▸ **Given text**
══════

Yeah, I would add just to echo Rich's comment. We've definitely seen an uptick in customers' interest in additional optimizations and features in our compute platform specifically related to interoperability with LLMs so that they can drive some of those workloads from the edge. And as Rich described, we're actively working with them to optimize and continue to enhance the platform. So I think the edge compute opportunity is a large opportunity overall and one that we're certainly well positioned to garner a good share of.
Awesome. Thanks, guys.
Thank you. Our next question comes from the line of James Fish with Piper Sandler.
Hey, guys. Just curious what you guys are seeing at this point from some of the competitor exits slash the Egeo side of things in terms of traffic and how that's kind of rolling through. And is it still that roughly 90% of the time you guys are replacing some of those legacy CDN providers, more incumbents like an Akamai?
Yeah, James, thanks for the question. You know, I think that we have lapped Egeo probably for about two to three quarters now in terms of that opportunity. You know, what we are doing on the network services, I think as Kip mentioned on the earnings call, you know, we are growing almost 2x the market. And the way we're doing that is, you know, increasing share with existing customers. We continue to really support them and increase volumes with our existing customers. But we also do have takeout campaigns. And, you know, we've been pretty good about doing that, where, you know, we go out there, sell the value that, you know, which is, you know, we win where performance matters, where customers care really about, you know, speed, reliability, security in their network. And so we, you know, that's the, that's the probably more the last two, three quarters in terms of being able to kind of beat the growth rate of the market is doing those takeouts versus our competitors versus the the ones that went out of business, which we've got two to three quarters ago.

══════

[Collected data]
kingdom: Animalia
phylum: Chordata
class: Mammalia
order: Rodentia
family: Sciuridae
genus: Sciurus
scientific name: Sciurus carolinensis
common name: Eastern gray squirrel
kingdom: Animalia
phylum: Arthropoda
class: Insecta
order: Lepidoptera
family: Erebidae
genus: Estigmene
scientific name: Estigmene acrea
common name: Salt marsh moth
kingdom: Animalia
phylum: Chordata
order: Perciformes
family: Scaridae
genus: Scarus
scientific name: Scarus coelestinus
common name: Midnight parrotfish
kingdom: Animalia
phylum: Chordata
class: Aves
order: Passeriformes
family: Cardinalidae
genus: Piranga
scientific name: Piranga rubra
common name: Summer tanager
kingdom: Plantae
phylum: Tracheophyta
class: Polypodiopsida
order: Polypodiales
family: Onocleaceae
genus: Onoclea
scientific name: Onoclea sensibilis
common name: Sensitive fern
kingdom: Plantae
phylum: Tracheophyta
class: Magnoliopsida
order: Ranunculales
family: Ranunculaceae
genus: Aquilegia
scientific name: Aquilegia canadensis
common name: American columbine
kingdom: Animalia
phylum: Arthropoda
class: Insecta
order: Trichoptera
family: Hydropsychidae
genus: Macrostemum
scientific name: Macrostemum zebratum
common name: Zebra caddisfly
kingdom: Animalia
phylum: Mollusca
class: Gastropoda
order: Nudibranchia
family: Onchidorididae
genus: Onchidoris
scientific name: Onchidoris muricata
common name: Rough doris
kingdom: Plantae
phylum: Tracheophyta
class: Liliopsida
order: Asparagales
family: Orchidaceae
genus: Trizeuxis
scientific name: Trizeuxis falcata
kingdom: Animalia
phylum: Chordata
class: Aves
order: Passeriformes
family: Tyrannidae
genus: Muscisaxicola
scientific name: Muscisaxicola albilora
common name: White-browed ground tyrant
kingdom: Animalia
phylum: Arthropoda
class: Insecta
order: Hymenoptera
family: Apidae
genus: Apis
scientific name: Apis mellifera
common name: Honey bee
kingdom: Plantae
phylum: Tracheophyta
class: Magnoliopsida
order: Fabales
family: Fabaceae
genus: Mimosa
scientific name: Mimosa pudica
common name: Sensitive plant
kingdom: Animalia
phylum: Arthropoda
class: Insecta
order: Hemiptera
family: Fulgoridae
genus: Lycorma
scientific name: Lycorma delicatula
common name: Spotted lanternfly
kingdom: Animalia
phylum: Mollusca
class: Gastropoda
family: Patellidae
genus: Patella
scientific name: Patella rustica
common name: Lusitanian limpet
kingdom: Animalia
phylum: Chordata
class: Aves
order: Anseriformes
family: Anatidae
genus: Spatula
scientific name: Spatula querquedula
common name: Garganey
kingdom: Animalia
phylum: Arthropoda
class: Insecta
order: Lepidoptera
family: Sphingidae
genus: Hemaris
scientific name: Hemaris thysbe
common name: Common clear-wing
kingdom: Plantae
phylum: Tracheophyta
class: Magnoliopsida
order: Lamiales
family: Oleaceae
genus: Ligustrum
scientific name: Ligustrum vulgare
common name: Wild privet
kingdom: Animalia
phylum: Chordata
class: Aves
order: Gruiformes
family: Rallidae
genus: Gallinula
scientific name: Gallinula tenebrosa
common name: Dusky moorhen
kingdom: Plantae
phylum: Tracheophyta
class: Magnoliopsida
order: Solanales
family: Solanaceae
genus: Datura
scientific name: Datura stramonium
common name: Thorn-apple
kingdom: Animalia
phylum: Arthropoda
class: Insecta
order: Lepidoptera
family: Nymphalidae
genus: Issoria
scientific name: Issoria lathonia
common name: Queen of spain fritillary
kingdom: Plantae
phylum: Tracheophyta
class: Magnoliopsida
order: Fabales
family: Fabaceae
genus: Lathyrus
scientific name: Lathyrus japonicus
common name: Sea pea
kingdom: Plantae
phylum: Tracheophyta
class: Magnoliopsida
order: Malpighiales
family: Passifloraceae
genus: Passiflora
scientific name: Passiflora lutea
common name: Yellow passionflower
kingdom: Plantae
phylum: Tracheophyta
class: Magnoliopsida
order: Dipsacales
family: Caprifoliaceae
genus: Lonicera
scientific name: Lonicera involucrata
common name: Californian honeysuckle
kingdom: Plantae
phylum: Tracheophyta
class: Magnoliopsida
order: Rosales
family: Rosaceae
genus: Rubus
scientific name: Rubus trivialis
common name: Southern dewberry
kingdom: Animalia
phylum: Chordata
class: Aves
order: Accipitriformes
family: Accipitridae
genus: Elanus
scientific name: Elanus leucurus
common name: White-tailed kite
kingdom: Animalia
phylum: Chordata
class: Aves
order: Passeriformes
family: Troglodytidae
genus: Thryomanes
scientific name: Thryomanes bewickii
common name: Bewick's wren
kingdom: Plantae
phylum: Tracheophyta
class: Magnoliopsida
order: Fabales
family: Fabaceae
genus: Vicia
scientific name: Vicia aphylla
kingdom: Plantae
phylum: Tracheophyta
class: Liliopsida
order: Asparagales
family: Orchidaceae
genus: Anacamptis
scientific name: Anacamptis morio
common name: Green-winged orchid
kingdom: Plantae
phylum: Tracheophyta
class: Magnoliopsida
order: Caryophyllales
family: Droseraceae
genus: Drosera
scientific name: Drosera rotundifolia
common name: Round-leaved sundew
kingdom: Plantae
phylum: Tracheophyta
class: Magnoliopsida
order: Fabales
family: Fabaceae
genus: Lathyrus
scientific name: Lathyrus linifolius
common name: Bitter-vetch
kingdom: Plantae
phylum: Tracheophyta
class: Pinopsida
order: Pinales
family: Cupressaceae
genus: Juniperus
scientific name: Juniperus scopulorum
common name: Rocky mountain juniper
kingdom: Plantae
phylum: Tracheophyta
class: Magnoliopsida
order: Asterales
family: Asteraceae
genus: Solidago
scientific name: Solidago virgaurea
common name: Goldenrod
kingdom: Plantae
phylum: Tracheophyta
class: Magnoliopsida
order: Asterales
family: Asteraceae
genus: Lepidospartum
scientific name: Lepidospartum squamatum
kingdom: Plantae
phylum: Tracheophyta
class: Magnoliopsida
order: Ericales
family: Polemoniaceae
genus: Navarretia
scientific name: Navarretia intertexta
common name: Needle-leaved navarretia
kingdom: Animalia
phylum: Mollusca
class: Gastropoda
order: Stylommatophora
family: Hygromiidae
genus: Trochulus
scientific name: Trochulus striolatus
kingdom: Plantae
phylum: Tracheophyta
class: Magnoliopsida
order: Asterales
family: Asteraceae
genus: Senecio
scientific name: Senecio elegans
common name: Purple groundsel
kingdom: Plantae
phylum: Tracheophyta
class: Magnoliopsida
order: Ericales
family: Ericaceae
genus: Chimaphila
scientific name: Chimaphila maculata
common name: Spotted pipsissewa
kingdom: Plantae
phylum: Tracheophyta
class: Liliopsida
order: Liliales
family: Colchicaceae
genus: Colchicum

══════

▸ **Activities**
1) Copy the earnings call transcript, starting at the words "Yeah, I would" and stopping after "with Piper Sandler.". Swap "LLMs" for "large language models".
2) Write the next part of the earnings call transcript, starting after its last sentence.
This data is separate material from the earnings call transcript.

▸ **Answers to the exercises**
1)
Yeah, I would add just to echo Rich's comment. We've definitely seen an uptick in customers' interest in additional optimizations and features in our compute platform specifically related to interoperability with large language models so that they can drive some of those workloads from the edge. And as Rich described, we're actively working with them to optimize and continue to enhance the platform. So I think the edge compute opportunity is a large opportunity overall and one that we're certainly well positioned to garner a good share of.
Awesome. Thanks, guys.
Thank you. Our next question comes from the line of James Fish with Piper Sandler.

2)
Yeah. I mean, at the end of the day, those guys are seeing renewals that kind of shift over and mix shift anyways. But my follow-up question was more around the emergence of entropic mythos and how do you see the value of your portfolio in security changing with some of the advancements there? Thanks guys.
No, it's a great question. We're, We believe that, you know, the threat environment is only becoming more dynamic and more challenging for our customers. As these technologies come out, they could be quite disruptive on the security landscape. So, you know, we're seeing actually more interest in our security products, to be clear, not less. I think there's an interesting market reaction when Bethos was first announced. We actively use AI technologies in our security work. So, you know, we believe that we have a modern approach there that's well equipped to respond to these evolving threats. And we see more and more customers seeing value in products like web application firewall, because as the velocity of threats increases, they can't patch all of their systems in time. So having something like a web application firewall that can be patched quickly and that can be managed, you know, by a company like Fastly who sees the global threat landscape in real time is very attractive in terms of reducing their time to protect their workloads. So we think it's evolution of the security space that makes perhaps platforms like ours even more important.
Thanks, guys.
Thank you. Our next question comes from the line of Rudy Kessinger with DA Davidson. Please proceed.
Hey, guys. Thanks for taking my questions. It's been a lot of noise and, you know, questions around AI traffic. Could you help us just maybe break it down a bit further or provide more color? You know, when you look at the year of your growth and the traffic on your network in Q1, what percent of that was driven by you know, AI chatbots and agentic traffic?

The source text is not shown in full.